== WHAT THIS TASK INVOLVES ==
Copy out, from the data, each line containing the string "FileFunction".

──────── INPUT

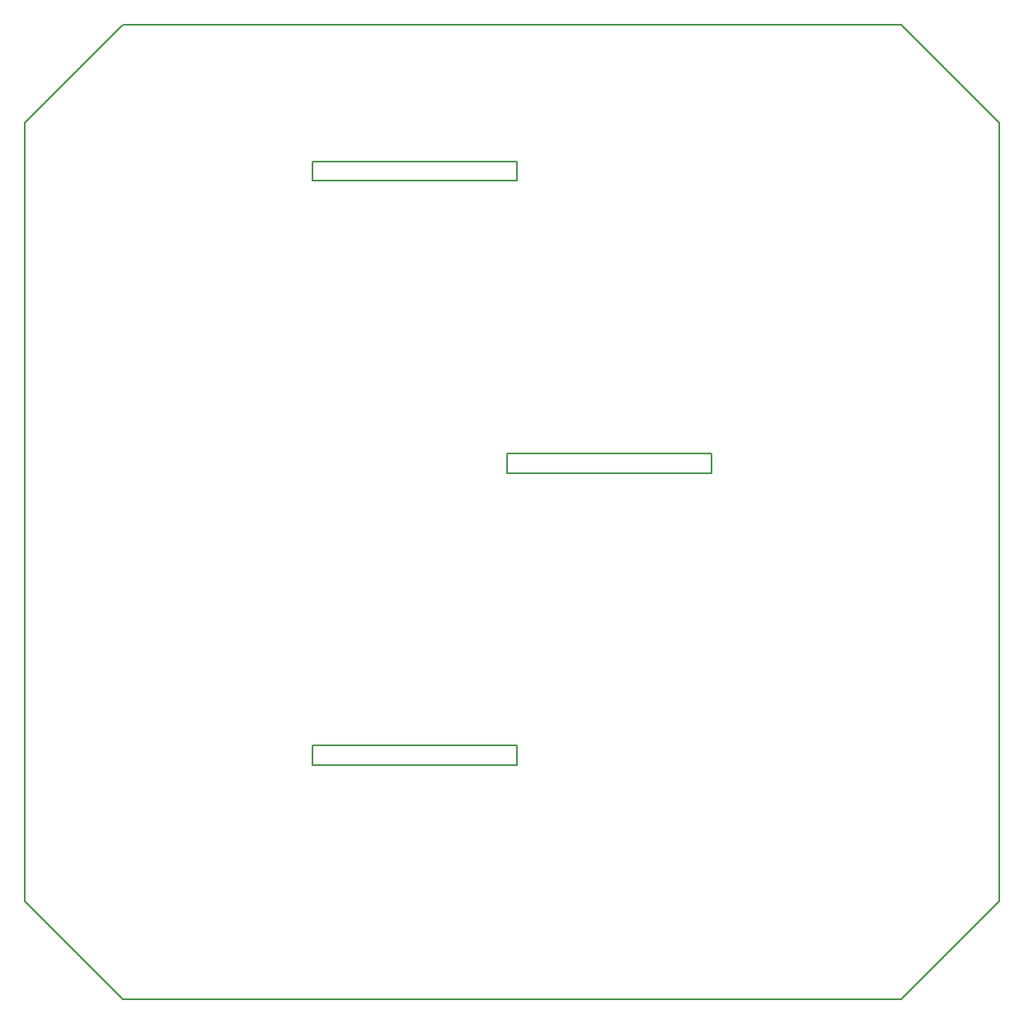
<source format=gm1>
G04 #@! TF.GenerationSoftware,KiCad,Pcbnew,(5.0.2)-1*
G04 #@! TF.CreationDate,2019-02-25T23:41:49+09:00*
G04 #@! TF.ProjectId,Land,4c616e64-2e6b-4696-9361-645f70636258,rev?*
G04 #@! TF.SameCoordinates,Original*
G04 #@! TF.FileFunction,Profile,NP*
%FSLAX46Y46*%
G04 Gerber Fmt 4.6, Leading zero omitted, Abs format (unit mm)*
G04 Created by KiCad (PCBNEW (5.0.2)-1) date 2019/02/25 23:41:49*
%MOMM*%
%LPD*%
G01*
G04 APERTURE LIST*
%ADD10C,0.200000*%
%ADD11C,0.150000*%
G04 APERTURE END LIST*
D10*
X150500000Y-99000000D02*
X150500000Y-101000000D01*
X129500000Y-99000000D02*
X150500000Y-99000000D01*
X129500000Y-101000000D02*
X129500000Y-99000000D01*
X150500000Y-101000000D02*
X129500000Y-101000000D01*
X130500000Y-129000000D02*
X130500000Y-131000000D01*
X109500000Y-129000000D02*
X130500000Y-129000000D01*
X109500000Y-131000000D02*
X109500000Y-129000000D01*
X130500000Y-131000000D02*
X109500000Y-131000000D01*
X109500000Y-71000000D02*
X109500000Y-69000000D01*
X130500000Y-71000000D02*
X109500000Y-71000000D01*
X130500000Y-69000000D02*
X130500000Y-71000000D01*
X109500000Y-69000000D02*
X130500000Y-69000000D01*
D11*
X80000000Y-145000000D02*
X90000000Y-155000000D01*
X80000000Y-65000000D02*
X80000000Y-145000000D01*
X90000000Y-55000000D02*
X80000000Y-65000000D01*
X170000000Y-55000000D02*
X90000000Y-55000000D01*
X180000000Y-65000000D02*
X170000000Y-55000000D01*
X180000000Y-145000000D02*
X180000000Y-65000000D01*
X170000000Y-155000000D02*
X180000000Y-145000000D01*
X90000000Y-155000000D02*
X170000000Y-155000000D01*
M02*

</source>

────────────────
──────── INPUT

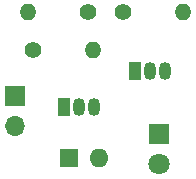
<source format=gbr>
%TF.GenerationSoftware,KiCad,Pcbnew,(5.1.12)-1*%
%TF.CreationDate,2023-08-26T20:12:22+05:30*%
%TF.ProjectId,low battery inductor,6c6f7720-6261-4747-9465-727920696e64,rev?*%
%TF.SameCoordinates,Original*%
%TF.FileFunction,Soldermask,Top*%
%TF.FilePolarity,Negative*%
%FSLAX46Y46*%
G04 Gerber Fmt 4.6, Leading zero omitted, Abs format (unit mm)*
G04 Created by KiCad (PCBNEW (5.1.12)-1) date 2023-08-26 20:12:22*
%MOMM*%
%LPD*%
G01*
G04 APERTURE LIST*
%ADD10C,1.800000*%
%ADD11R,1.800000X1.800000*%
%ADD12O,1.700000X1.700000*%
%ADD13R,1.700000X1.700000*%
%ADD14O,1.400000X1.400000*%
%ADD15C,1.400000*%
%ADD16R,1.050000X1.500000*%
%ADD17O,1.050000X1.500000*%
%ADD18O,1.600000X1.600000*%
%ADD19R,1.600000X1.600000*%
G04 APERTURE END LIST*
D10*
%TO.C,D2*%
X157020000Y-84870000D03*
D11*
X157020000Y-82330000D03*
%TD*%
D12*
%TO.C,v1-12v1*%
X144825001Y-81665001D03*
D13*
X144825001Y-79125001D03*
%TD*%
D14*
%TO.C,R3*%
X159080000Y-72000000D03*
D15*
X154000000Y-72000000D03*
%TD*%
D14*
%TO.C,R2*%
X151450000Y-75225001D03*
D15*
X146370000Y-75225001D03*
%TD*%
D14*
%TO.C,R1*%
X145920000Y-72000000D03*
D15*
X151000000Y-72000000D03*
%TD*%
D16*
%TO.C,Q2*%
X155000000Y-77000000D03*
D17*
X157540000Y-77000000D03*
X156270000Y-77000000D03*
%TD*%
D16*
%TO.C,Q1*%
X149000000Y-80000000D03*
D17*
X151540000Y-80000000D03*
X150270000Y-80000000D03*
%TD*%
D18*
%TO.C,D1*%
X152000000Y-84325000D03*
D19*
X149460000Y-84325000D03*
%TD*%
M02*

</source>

────────────────
──────── INPUT

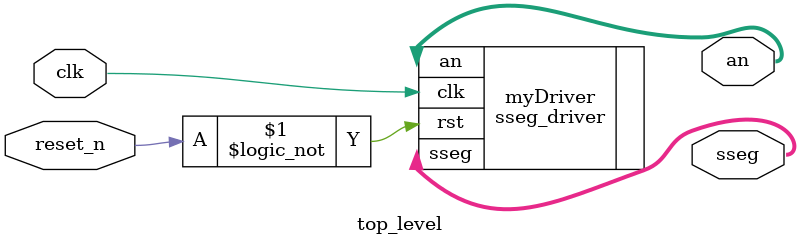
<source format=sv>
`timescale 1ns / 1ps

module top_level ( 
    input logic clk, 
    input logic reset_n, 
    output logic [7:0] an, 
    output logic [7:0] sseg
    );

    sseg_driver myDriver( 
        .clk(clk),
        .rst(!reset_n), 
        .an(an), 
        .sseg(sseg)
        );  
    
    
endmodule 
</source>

────────────────

== RESULT OF THIS TASK ==
G04 #@! TF.FileFunction,Profile,NP*
%TF.FileFunction,Soldermask,Top*%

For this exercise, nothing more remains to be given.